▶ [WHAT THE TASK REQUIRES]: Report every line of the records that includes the word "world".
[WORKING DATA]
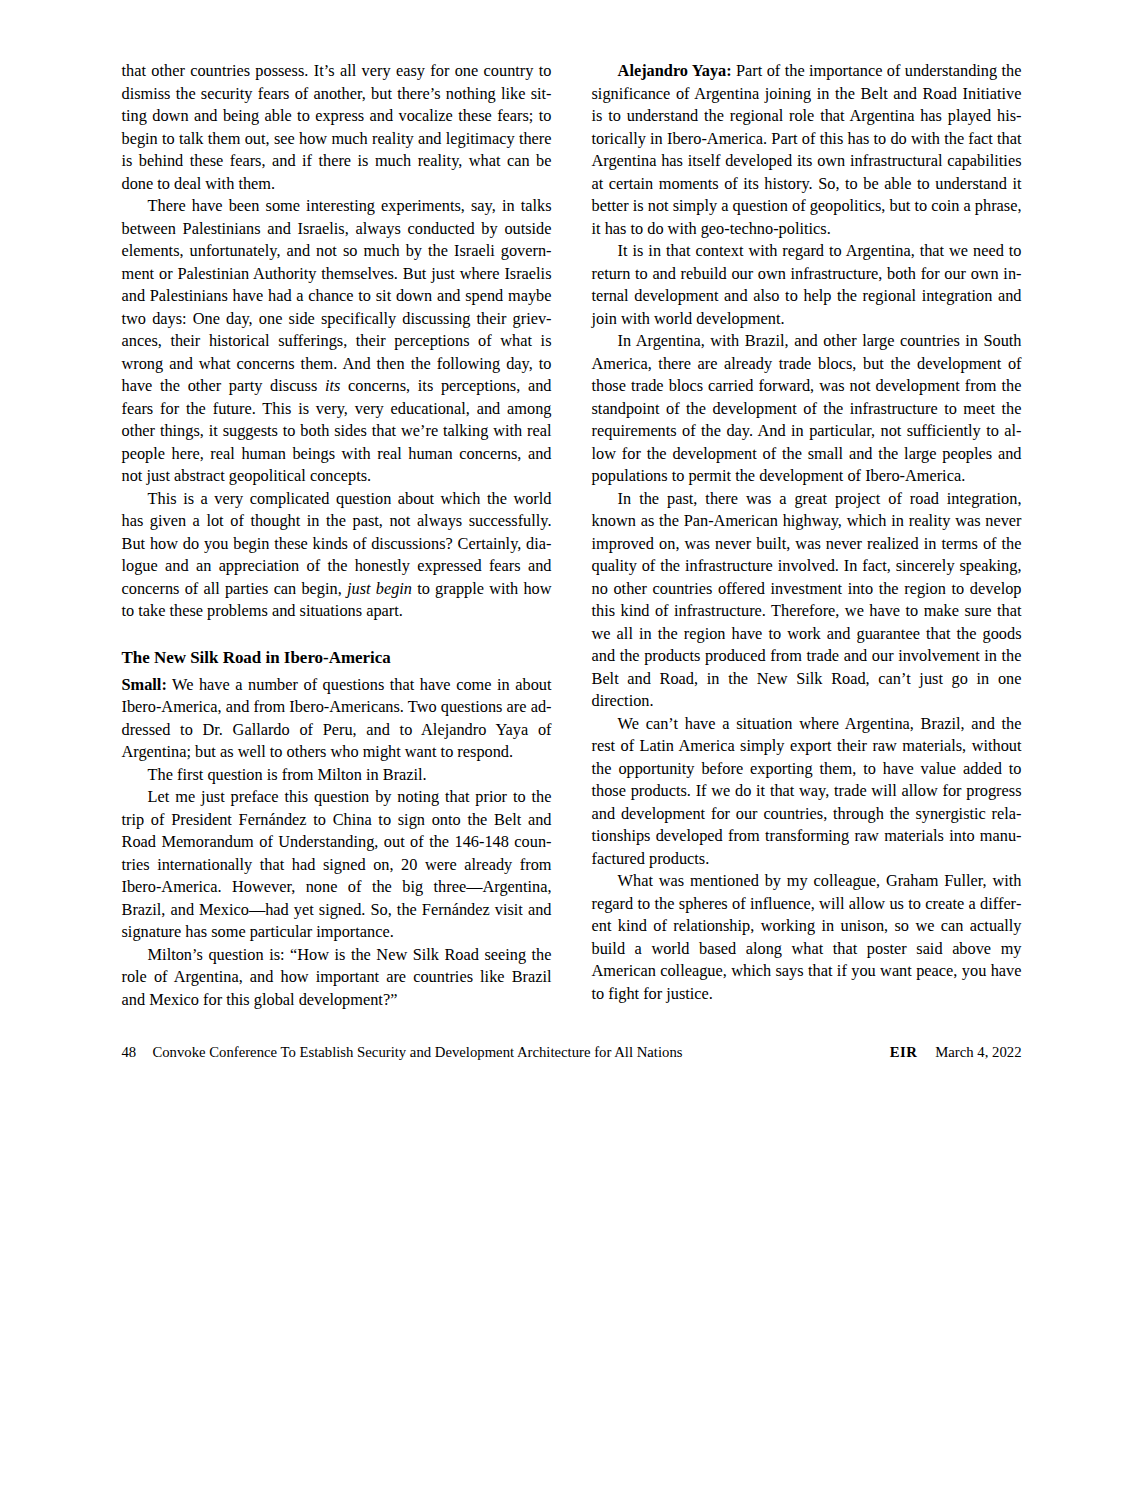that other countries possess. It’s all very easy for one country to dismiss the security fears of another, but there’s nothing like sitting down and being able to express and vocalize these fears; to begin to talk them out, see how much reality and legitimacy there is behind these fears, and if there is much reality, what can be done to deal with them.
There have been some interesting experiments, say, in talks between Palestinians and Israelis, always conducted by outside elements, unfortunately, and not so much by the Israeli government or Palestinian Authority themselves. But just where Israelis and Palestinians have had a chance to sit down and spend maybe two days: One day, one side specifically discussing their grievances, their historical sufferings, their perceptions of what is wrong and what concerns them. And then the following day, to have the other party discuss its concerns, its perceptions, and fears for the future. This is very, very educational, and among other things, it suggests to both sides that we’re talking with real people here, real human beings with real human concerns, and not just abstract geopolitical concepts.
This is a very complicated question about which the world has given a lot of thought in the past, not always successfully. But how do you begin these kinds of discussions? Certainly, dialogue and an appreciation of the honestly expressed fears and concerns of all parties can begin, just begin to grapple with how to take these problems and situations apart.
The New Silk Road in Ibero-America
Small: We have a number of questions that have come in about Ibero-America, and from Ibero-Americans. Two questions are addressed to Dr. Gallardo of Peru, and to Alejandro Yaya of Argentina; but as well to others who might want to respond.
The first question is from Milton in Brazil.
Let me just preface this question by noting that prior to the trip of President Fernández to China to sign onto the Belt and Road Memorandum of Understanding, out of the 146-148 countries internationally that had signed on, 20 were already from Ibero-America. However, none of the big three—Argentina, Brazil, and Mexico—had yet signed. So, the Fernández visit and signature has some particular importance.
Milton’s question is: “How is the New Silk Road seeing the role of Argentina, and how important are countries like Brazil and Mexico for this global development?”
Alejandro Yaya: Part of the importance of understanding the significance of Argentina joining in the Belt and Road Initiative is to understand the regional role that Argentina has played historically in Ibero-America. Part of this has to do with the fact that Argentina has itself developed its own infrastructural capabilities at certain moments of its history. So, to be able to understand it better is not simply a question of geopolitics, but to coin a phrase, it has to do with geo-techno-politics.
It is in that context with regard to Argentina, that we need to return to and rebuild our own infrastructure, both for our own internal development and also to help the regional integration and join with world development.
In Argentina, with Brazil, and other large countries in South America, there are already trade blocs, but the development of those trade blocs carried forward, was not development from the standpoint of the development of the infrastructure to meet the requirements of the day. And in particular, not sufficiently to allow for the development of the small and the large peoples and populations to permit the development of Ibero-America.
In the past, there was a great project of road integration, known as the Pan-American highway, which in reality was never improved on, was never built, was never realized in terms of the quality of the infrastructure involved. In fact, sincerely speaking, no other countries offered investment into the region to develop this kind of infrastructure. Therefore, we have to make sure that we all in the region have to work and guarantee that the goods and the products produced from trade and our involvement in the Belt and Road, in the New Silk Road, can’t just go in one direction.
We can’t have a situation where Argentina, Brazil, and the rest of Latin America simply export their raw materials, without the opportunity before exporting them, to have value added to those products. If we do it that way, trade will allow for progress and development for our countries, through the synergistic relationships developed from transforming raw materials into manufactured products.
What was mentioned by my colleague, Graham Fuller, with regard to the spheres of influence, will allow us to create a different kind of relationship, working in unison, so we can actually build a world based along what that poster said above my American colleague, which says that if you want peace, you have to fight for justice.
48 Convoke Conference To Establish Security and Development Architecture for All Nations EIR March 4, 2022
[/WORKING DATA]
▶ [ANSWER FOR THIS EXERCISE]:
This is a very complicated question about which the world has given a lot of thought in the past, not always successfully. But how do you begin these kinds of discussions? Certainly, dialogue and an appreciation of the honestly expressed fears and concerns of all parties can begin, just begin to grapple with how to take these problems and situations apart.
It is in that context with regard to Argentina, that we need to return to and rebuild our own infrastructure, both for our own internal development and also to help the regional integration and join with world development.
What was mentioned by my colleague, Graham Fuller, with regard to the spheres of influence, will allow us to create a different kind of relationship, working in unison, so we can actually build a world based along what that poster said above my American colleague, which says that if you want peace, you have to fight for justice.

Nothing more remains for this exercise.